Сан Феличе Иллюстрации Е. Ганешиной, стр. 353

— Луиза, Луиза! — вскричал Сальвато. — Подумай! Поразмысли!

— А он? Он, такой добрый, такой благородный и великий! Если он, уже знающий, что у меня хватило решимости изменить ему, узнает, что мне недостало решимости умереть, если все вокруг узнают, какой ценой купила я свою жизнь, — еще худший позор обрушится на его голову! О, при одной этой мысли, мой друг, — продолжала Луиза, вставая, — я чувствую себя сильной, как спартанка, и если бы эшафот был здесь, я взошла бы на него с улыбкой!

Сальвато упал на колени и страстно поцеловал ее руку.

— Я сделал то, что должен был сделать я, — сказал он. — Будь же благословенна: ты сделала то, что следовало сделать тебе!

CLXXIX

ТРИБУНАЛ В ОБИТЕЛИ МОНТЕ ОЛИВЕТО

Этторе Карафа не ошибся.

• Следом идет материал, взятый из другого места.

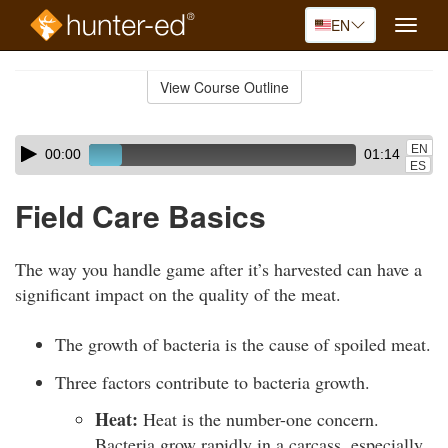
EN
Toggle
naviga
Skip
to
View Course Outline
Course
main
Outline
content
Skip
Audio
EN
00:00
01:14
audio
Player
ES
player
Field Care Basics
The way you handle game after it’s harvested can have a
significant impact on the quality of the meat.
The growth of bacteria is the cause of spoiled meat.
Three factors contribute to bacteria growth.
Heat:
Heat is the number-one concern.
Bacteria grow rapidly in a carcass, especially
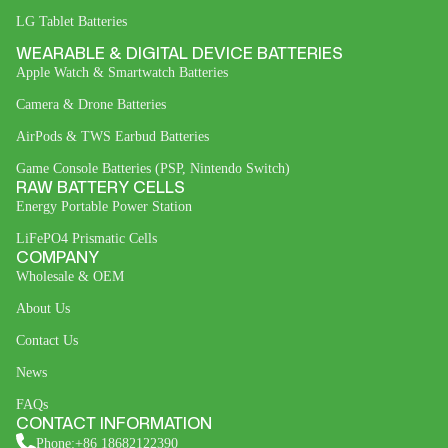
LG Tablet Batteries
WEARABLE & DIGITAL DEVICE BATTERIES
Apple Watch & Smartwatch Batteries
Camera & Drone Batteries
AirPods & TWS Earbud Batteries
Game Console Batteries (PSP, Nintendo Switch)
RAW BATTERY CELLS
Energy Portable Power Station
LiFePO4 Prismatic Cells
COMPANY
Wholesale & OEM
About Us
Contact Us
News
FAQs
CONTACT INFORMATION
Phone:+86 18682122390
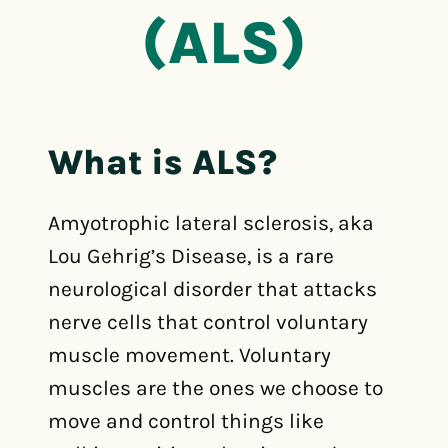
(ALS)
What is ALS?
Amyotrophic lateral sclerosis, aka
Lou Gehrig’s Disease, is a rare
neurological disorder that attacks
nerve cells that control voluntary
muscle movement. Voluntary
muscles are the ones we choose to
move and control things like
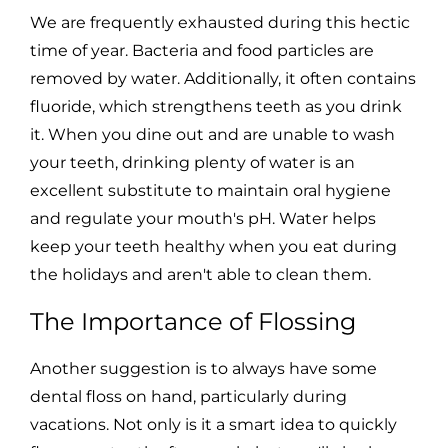
We are frequently exhausted during this hectic
time of year. Bacteria and food particles are
removed by water. Additionally, it often contains
fluoride, which strengthens teeth as you drink
it. When you dine out and are unable to wash
your teeth, drinking plenty of water is an
excellent substitute to maintain oral hygiene
and regulate your mouth's pH. Water helps
keep your teeth healthy when you eat during
the holidays and aren't able to clean them.
The Importance of Flossing
Another suggestion is to always have some
dental floss on hand, particularly during
vacations. Not only is it a smart idea to quickly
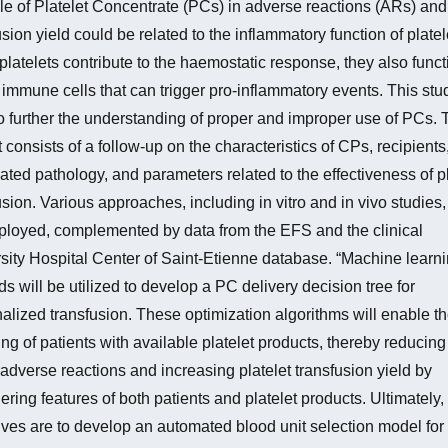
le of Platelet Concentrate (PCs) in adverse reactions (ARs) and
usion yield could be related to the inflammatory function of platel
platelets contribute to the haemostatic response, they also funct
 immune cells that can trigger pro-inflammatory events. This stu
o further the understanding of proper and improper use of PCs. 
t consists of a follow-up on the characteristics of CPs, recipients,
ated pathology, and parameters related to the effectiveness of pl
usion. Various approaches, including in vitro and in vivo studies, 
loyed, complemented by data from the EFS and the clinical
sity Hospital Center of Saint-Etienne database. “Machine learni
s will be utilized to develop a PC delivery decision tree for
alized transfusion. These optimization algorithms will enable th
ng of patients with available platelet products, thereby reducing
f adverse reactions and increasing platelet transfusion yield by
ering features of both patients and platelet products. Ultimately,
ives are to develop an automated blood unit selection model for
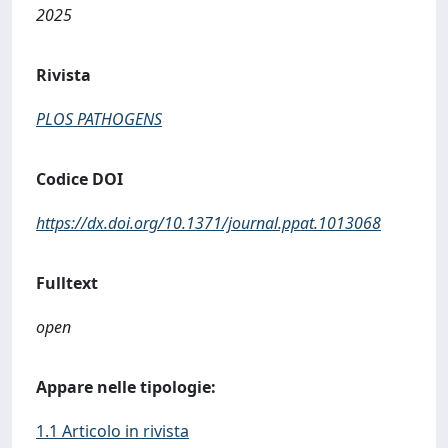
2025
Rivista
PLOS PATHOGENS
Codice DOI
https://dx.doi.org/10.1371/journal.ppat.1013068
Fulltext
open
Appare nelle tipologie:
1.1 Articolo in rivista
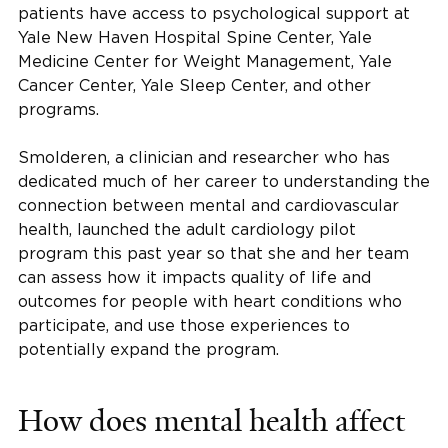
patients have access to psychological support at
Yale New Haven Hospital Spine Center, Yale
Medicine Center for Weight Management, Yale
Cancer Center, Yale Sleep Center, and other
programs.
Smolderen, a clinician and researcher who has
dedicated much of her career to understanding the
connection between mental and cardiovascular
health, launched the adult cardiology pilot
program this past year so that she and her team
can assess how it impacts quality of life and
outcomes for people with heart conditions who
participate, and use those experiences to
potentially expand the program.
How does mental health affect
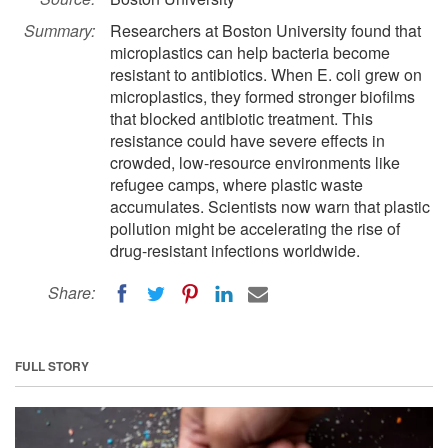
Summary:
Researchers at Boston University found that
microplastics can help bacteria become
resistant to antibiotics. When E. coli grew on
microplastics, they formed stronger biofilms
that blocked antibiotic treatment. This
resistance could have severe effects in
crowded, low-resource environments like
refugee camps, where plastic waste
accumulates. Scientists now warn that plastic
pollution might be accelerating the rise of
drug-resistant infections worldwide.
Share:
FULL STORY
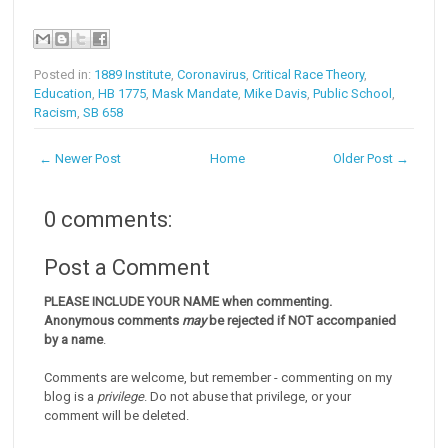
Posted in:
1889 Institute
,
Coronavirus
,
Critical Race Theory
,
Education
,
HB 1775
,
Mask Mandate
,
Mike Davis
,
Public School
,
Racism
,
SB 658
← Newer Post
Home
Older Post →
0 comments:
Post a Comment
PLEASE INCLUDE YOUR NAME when commenting.
Anonymous comments
may
be rejected if NOT accompanied
by a name
.
Comments are welcome, but remember - commenting on my
blog is a
privilege
. Do not abuse that privilege, or your
comment will be deleted.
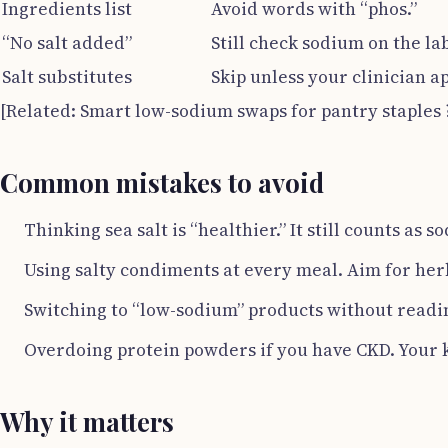
Ingredients list
Avoid words with “phos.”
“No salt added”
Still check sodium on the la
Salt substitutes
Skip unless your clinician a
[Related: Smart low-sodium swaps for pantry staples
Common mistakes to avoid
Thinking sea salt is “healthier.” It still counts as s
Using salty condiments at every meal. Aim for herb
Switching to “low-sodium” products without readi
Overdoing protein powders if you have CKD. Your 
Why it matters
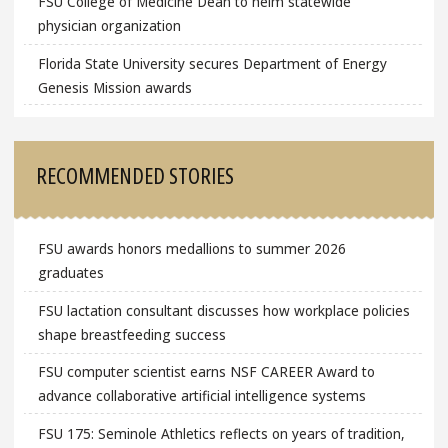
FSU College of Medicine Dean to helm statewide
physician organization
Florida State University secures Department of Energy
Genesis Mission awards
RECOMMENDED STORIES
FSU awards honors medallions to summer 2026
graduates
FSU lactation consultant discusses how workplace policies
shape breastfeeding success
FSU computer scientist earns NSF CAREER Award to
advance collaborative artificial intelligence systems
FSU 175: Seminole Athletics reflects on years of tradition,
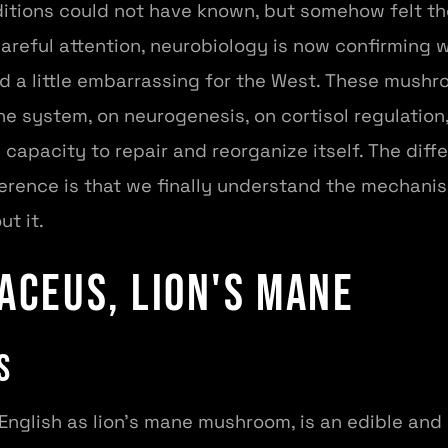
ditions could not have known, but somehow felt t
areful attention, neurobiology is now confirming wi
d a little embarrassing for the West. These mushr
e system, on neurogenesis, on cortisol regulation
 capacity to repair and reorganize itself. The di
fference is that we finally understand the mechan
ut it.
aceus, Lion's Mane
s
English as lion's mane mushroom, is an edible and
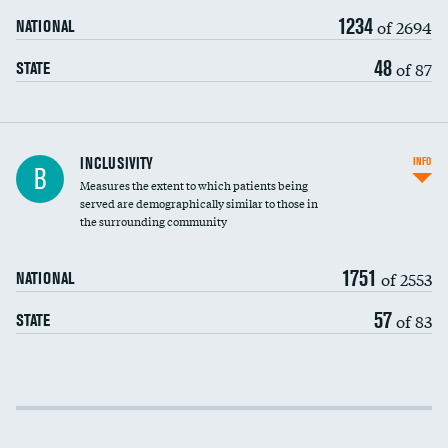
1234
of 2694
NATIONAL
48
of 87
STATE
Financial assistance
INCLUSIVITY
INFO
B
Measures the extent to which patients being
Community investment
served are demographically similar to those in
the surrounding community
Medicaid revenue share
1751
of 2553
NATIONAL
57
of 83
STATE
Income inclusivity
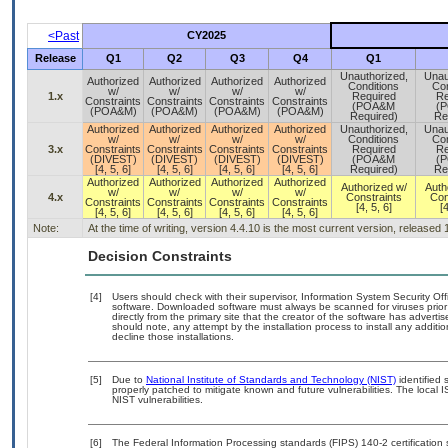
<Past
CY2025
Release
Q1
Q2
Q3
Q4
Q1
Unauthorized,
Unau
Authorized
Authorized
Authorized
Authorized
Conditions
Con
w/
w/
w/
w/
1.x
Required
Re
Constraints
Constraints
Constraints
Constraints
(POA&M
(
(POA&M)
(POA&M)
(POA&M)
(POA&M)
Required)
Re
Authorized
Authorized
Authorized
Authorized
Unauthorized,
Unau
w/
w/
w/
w/
Conditions
Con
3.x
Constraints
Constraints
Constraints
Constraints
Required
Re
(DIVEST)
(DIVEST)
(DIVEST)
(DIVEST)
(POA&M
(
[4, 5, 6]
[4, 5, 6]
[4, 5, 6]
[4, 5, 6]
Required)
Re
Authorized
Authorized
Authorized
Authorized
Authorized w/
Auth
w/
w/
w/
w/
4.x
Constraints
Con
Constraints
Constraints
Constraints
Constraints
[4, 5, 6]
[4
[4, 5, 6]
[4, 5, 6]
[4, 5, 6]
[4, 5, 6]
Note:
At the time of writing, version 4.4.10 is the most current version, released
Decision Constraints
[4]
Users should check with their supervisor, Information System Security Off
software. Downloaded software must always be scanned for viruses prior
directly from the primary site that the creator of the software has adv
should note, any attempt by the installation process to install any additi
decline those installations.
[5]
Due to
National Institute of Standards and Technology (NIST)
identified 
properly patched to mitigate known and future vulnerabilities. The local 
NIST vulnerabilities.
[6]
The Federal Information Processing standards (FIPS) 140-2 certification st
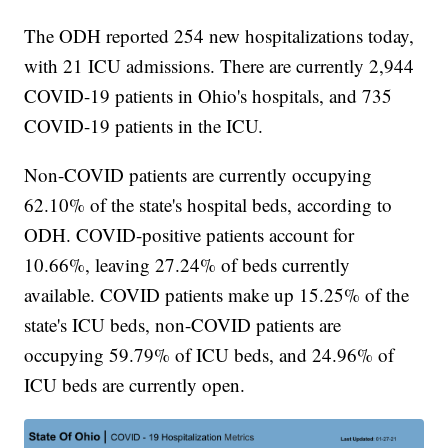
The ODH reported 254 new hospitalizations today,
with 21 ICU admissions. There are currently 2,944
COVID-19 patients in Ohio's hospitals, and 735
COVID-19 patients in the ICU.
Non-COVID patients are currently occupying
62.10% of the state's hospital beds, according to
ODH. COVID-positive patients account for
10.66%, leaving 27.24% of beds currently
available. COVID patients make up 15.25% of the
state's ICU beds, non-COVID patients are
occupying 59.79% of ICU beds, and 24.96% of
ICU beds are currently open.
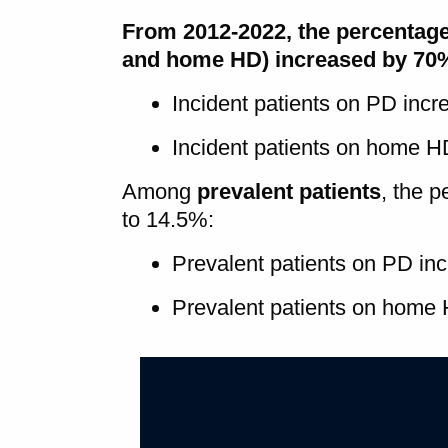
From 2012-2022, the percentag
and home HD) increased by 70
Incident patients on PD inc
Incident patients on home 
Among
prevalent patients
, the 
to 14.5%:
Prevalent patients on PD in
Prevalent patients on home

В девять часов вечера на лестнице, ведущей к камере узников, послышались тяжелые шаги вооруженных солдат.

Дверь отворилась, и в полумраке засверкали штыки.

Вошли тюремщики; они принесли с собой цепи, бросили их на каменный пол, и те зловеще зазвенели.

Вся кровь благородного графа ди Руво возмутилась.

— Цепи! Цепи! — вскричал он. — Надеюсь, это не для нас?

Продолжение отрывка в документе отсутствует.